═══ EXTRACTED RECORDS ═══

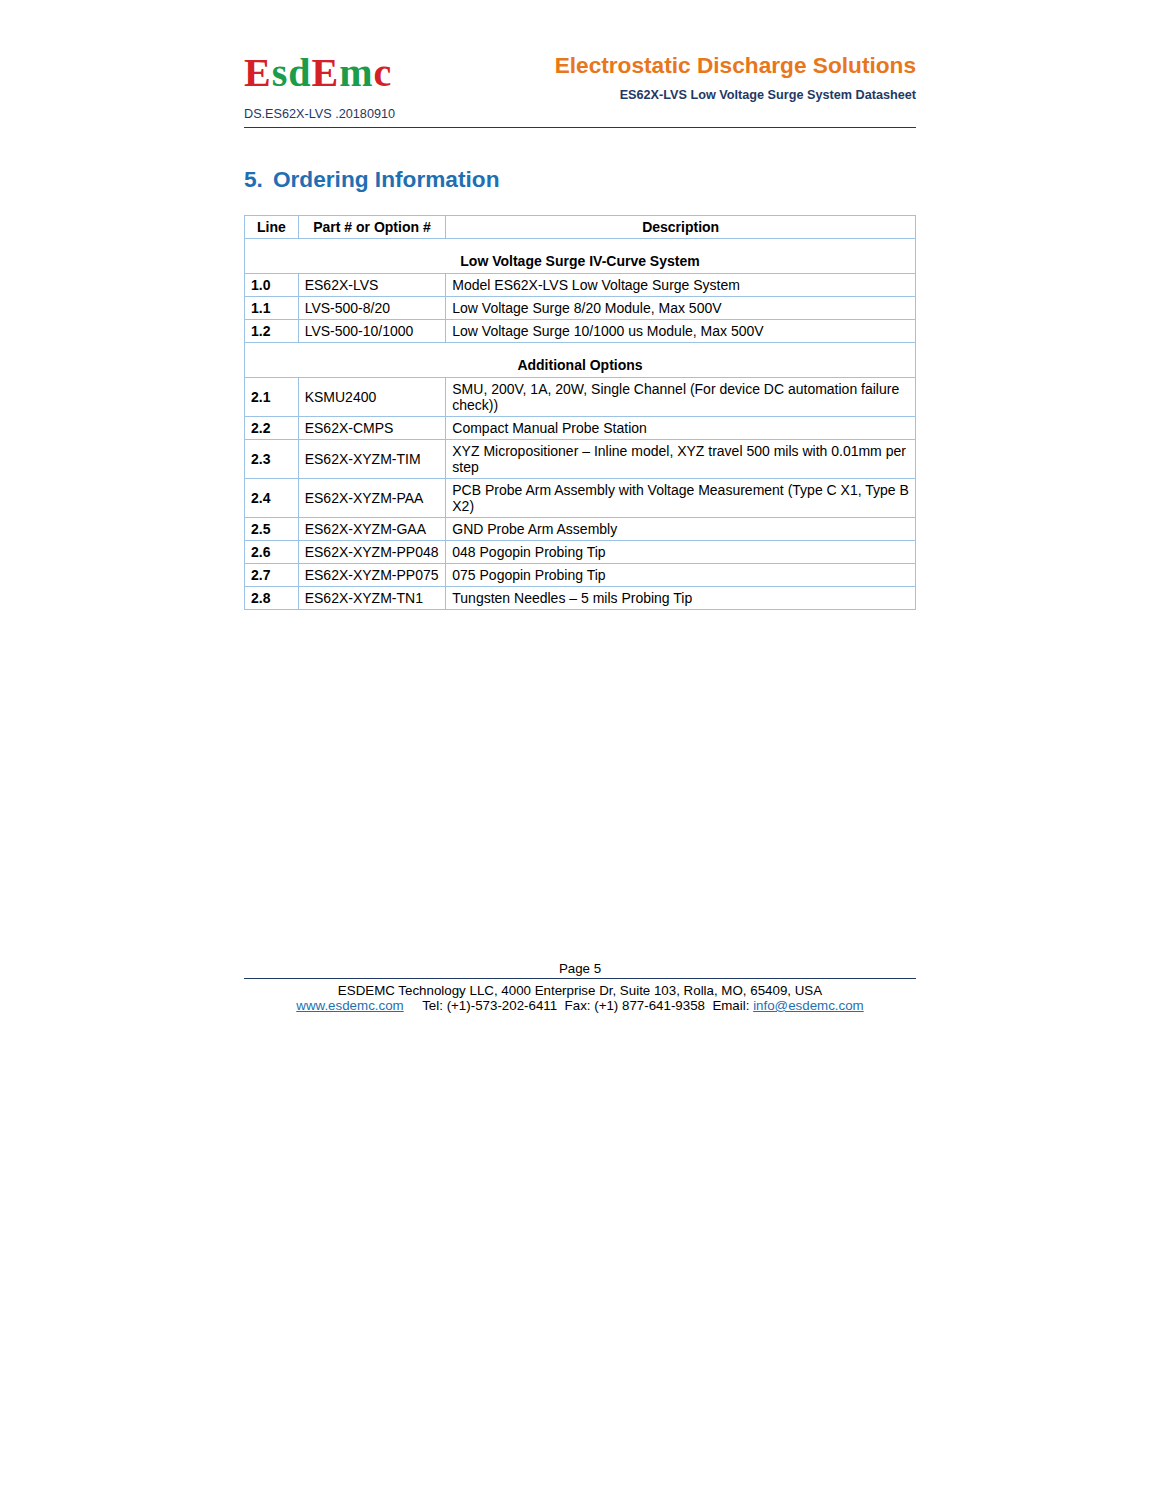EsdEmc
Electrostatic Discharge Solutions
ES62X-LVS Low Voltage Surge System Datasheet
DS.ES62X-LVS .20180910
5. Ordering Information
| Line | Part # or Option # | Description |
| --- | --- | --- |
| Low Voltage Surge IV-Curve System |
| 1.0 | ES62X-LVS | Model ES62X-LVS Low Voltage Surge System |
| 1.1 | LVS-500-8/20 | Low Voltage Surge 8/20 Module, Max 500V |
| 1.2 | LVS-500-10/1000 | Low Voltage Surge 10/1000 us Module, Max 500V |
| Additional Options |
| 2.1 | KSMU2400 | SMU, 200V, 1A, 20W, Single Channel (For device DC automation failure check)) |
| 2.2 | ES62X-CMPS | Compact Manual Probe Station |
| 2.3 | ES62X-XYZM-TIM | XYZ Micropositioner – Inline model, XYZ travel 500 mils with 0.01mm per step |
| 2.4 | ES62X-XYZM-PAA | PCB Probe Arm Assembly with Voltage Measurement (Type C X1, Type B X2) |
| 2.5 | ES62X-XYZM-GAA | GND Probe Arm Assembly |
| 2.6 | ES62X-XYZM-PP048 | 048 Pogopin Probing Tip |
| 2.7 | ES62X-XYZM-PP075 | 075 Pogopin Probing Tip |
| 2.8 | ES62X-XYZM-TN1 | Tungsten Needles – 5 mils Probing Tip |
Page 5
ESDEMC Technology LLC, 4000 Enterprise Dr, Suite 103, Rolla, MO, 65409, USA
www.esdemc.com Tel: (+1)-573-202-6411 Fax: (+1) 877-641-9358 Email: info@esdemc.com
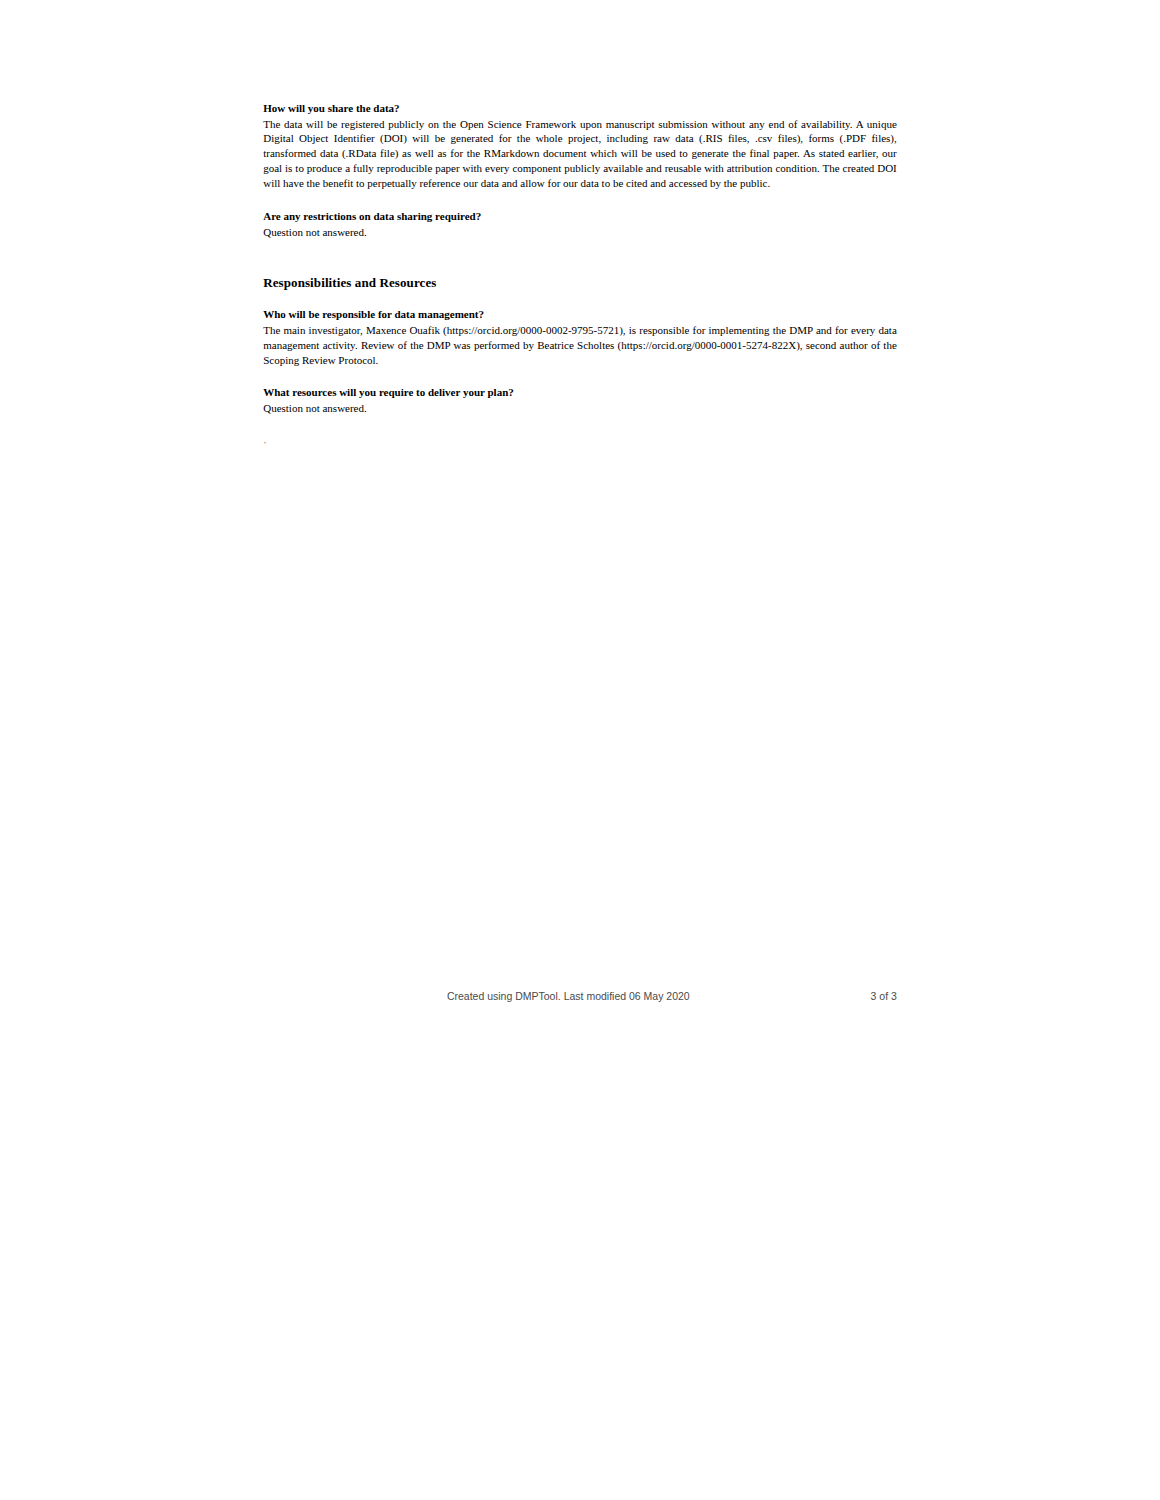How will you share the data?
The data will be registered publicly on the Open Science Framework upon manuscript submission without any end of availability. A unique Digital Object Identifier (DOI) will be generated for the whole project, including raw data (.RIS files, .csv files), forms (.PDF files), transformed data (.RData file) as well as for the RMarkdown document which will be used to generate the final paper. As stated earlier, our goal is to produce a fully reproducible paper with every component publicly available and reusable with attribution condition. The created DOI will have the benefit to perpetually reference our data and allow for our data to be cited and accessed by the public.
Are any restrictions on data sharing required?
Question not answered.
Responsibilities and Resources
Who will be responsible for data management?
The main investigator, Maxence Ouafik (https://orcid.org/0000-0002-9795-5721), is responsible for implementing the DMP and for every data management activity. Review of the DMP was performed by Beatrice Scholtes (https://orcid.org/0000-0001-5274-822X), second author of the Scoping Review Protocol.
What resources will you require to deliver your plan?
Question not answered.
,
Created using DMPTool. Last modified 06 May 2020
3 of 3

═══

> **EXERCISE REQUIREMENTS**:
The answer must consist of every line in the records above that contains the word "System".

> **SOLUTION TO THIS EXERCISE**:
ES62X-LVS Low Voltage Surge System Datasheet
| Low Voltage Surge IV-Curve System |
| 1.0 | ES62X-LVS | Model ES62X-LVS Low Voltage Surge System |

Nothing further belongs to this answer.